■ Data to use:
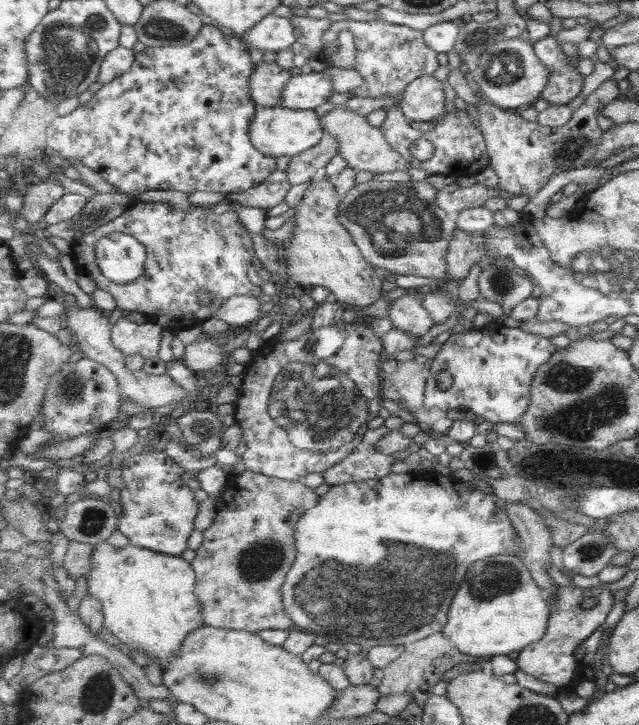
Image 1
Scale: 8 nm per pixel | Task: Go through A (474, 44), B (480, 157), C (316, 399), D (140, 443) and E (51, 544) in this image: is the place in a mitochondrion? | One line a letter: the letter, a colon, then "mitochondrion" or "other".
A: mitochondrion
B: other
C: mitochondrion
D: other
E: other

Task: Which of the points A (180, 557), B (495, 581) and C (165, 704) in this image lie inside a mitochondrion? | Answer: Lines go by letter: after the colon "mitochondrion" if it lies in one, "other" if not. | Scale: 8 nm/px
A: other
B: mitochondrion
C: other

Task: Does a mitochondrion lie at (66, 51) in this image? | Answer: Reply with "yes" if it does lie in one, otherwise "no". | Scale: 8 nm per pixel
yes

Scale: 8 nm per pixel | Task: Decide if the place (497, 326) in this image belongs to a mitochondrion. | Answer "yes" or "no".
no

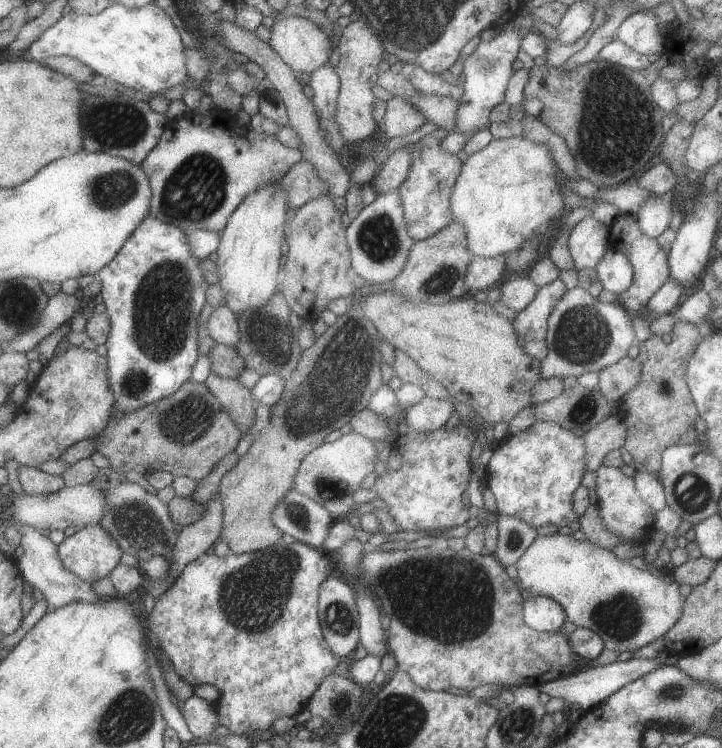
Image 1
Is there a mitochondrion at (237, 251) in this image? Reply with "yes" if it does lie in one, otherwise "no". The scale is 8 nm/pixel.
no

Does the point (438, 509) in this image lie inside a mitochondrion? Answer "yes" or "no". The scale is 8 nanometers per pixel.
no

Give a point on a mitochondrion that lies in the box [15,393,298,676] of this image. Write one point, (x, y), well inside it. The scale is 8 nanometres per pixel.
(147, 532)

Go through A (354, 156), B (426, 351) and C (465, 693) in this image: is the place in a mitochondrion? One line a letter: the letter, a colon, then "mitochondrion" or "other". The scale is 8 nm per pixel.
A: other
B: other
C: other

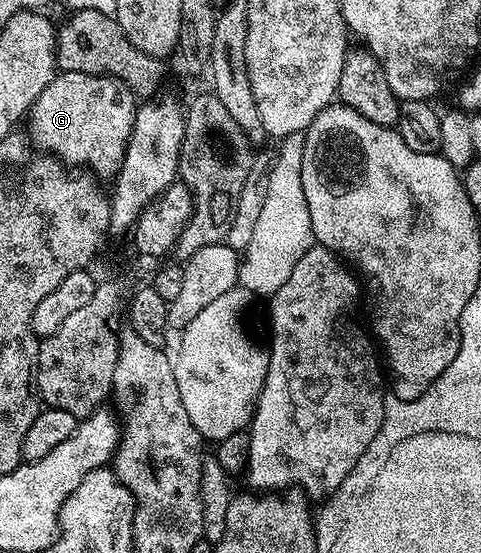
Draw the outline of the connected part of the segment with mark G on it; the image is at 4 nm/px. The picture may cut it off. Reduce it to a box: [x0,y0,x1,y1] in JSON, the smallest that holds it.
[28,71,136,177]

* * *

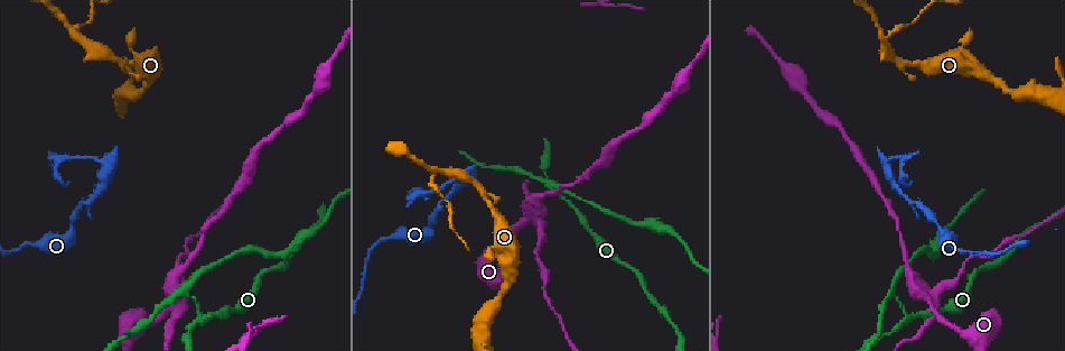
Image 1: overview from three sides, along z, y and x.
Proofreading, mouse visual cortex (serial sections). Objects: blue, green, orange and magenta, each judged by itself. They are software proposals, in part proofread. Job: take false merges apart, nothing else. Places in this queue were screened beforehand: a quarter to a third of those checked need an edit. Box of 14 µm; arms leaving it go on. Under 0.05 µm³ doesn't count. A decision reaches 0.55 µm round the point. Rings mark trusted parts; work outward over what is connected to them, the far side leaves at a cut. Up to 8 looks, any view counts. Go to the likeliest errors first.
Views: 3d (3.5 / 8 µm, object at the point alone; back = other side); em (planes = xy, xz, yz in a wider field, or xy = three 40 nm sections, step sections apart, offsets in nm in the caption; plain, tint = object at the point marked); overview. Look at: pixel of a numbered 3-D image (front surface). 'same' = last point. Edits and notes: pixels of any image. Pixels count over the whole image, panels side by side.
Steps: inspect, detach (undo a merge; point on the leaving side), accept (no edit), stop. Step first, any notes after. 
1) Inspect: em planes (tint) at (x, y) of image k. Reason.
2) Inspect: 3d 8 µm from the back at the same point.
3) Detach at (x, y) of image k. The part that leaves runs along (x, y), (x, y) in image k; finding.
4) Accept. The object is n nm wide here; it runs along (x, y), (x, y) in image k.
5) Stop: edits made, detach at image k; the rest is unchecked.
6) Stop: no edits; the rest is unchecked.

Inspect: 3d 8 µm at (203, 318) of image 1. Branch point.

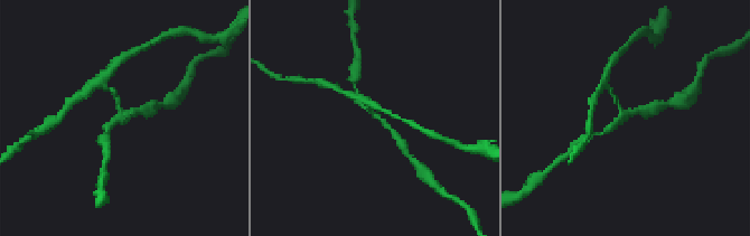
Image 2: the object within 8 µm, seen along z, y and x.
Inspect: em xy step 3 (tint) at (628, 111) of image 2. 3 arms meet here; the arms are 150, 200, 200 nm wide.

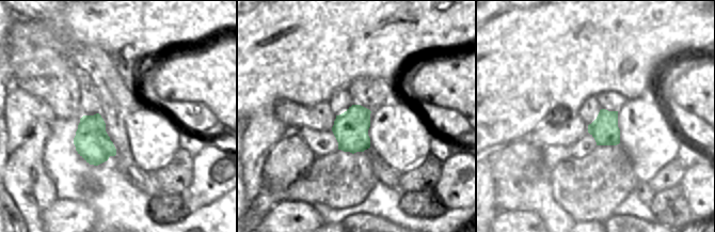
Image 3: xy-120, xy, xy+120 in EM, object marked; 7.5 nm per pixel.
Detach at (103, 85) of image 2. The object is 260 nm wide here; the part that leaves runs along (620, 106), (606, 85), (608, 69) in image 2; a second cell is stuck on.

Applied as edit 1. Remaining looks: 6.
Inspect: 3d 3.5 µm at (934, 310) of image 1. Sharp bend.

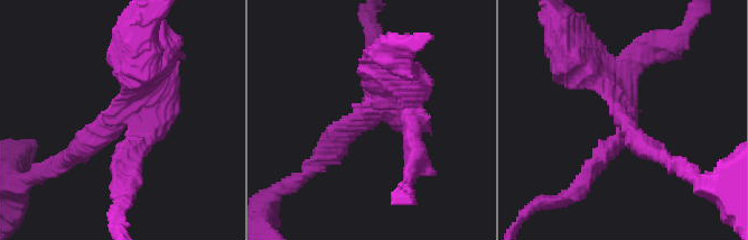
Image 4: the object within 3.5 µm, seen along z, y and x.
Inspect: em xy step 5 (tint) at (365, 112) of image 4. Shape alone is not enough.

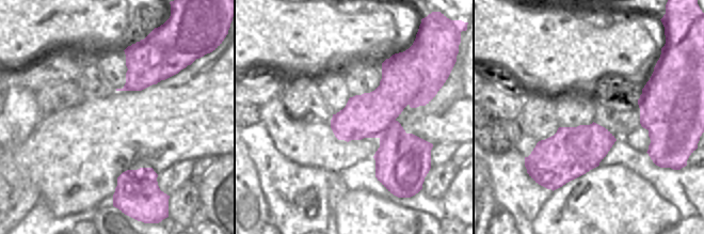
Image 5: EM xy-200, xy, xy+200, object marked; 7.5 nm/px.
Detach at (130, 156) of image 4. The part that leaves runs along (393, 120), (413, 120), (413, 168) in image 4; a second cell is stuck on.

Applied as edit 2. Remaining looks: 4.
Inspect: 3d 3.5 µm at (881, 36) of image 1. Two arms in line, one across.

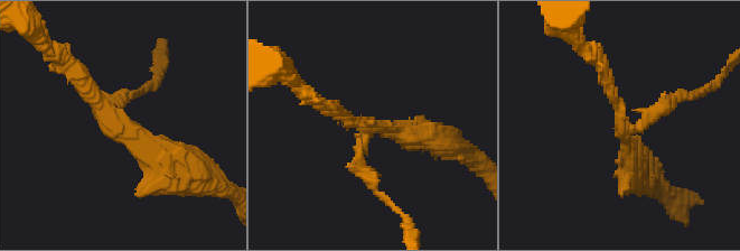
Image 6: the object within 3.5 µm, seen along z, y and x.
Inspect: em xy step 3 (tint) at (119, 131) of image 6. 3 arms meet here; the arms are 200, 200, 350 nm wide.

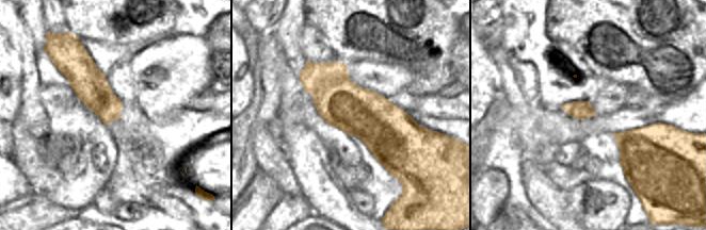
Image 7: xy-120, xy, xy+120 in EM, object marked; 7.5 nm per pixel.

---

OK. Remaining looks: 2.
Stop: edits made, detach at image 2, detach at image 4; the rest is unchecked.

■ Goal of the exercise:
From the listing above, please give again the lines that begin with the line holding "Applied as edit 1. Remaining looks: 6." and go on through the line holding "Image 7: xy-120, xy, xy+120", exactly, both ends included, minus any picture.

■ Exercise answer:
Applied as edit 1. Remaining looks: 6.
Inspect: 3d 3.5 µm at (934, 310) of image 1. Sharp bend.

Image 4: the object within 3.5 µm, seen along z, y and x.
Inspect: em xy step 5 (tint) at (365, 112) of image 4. Shape alone is not enough.

Image 5: EM xy-200, xy, xy+200, object marked; 7.5 nm/px.
Detach at (130, 156) of image 4. The part that leaves runs along (393, 120), (413, 120), (413, 168) in image 4; a second cell is stuck on.

Applied as edit 2. Remaining looks: 4.
Inspect: 3d 3.5 µm at (881, 36) of image 1. Two arms in line, one across.

Image 6: the object within 3.5 µm, seen along z, y and x.
Inspect: em xy step 3 (tint) at (119, 131) of image 6. 3 arms meet here; the arms are 200, 200, 350 nm wide.

Image 7: xy-120, xy, xy+120 in EM, object marked; 7.5 nm per pixel.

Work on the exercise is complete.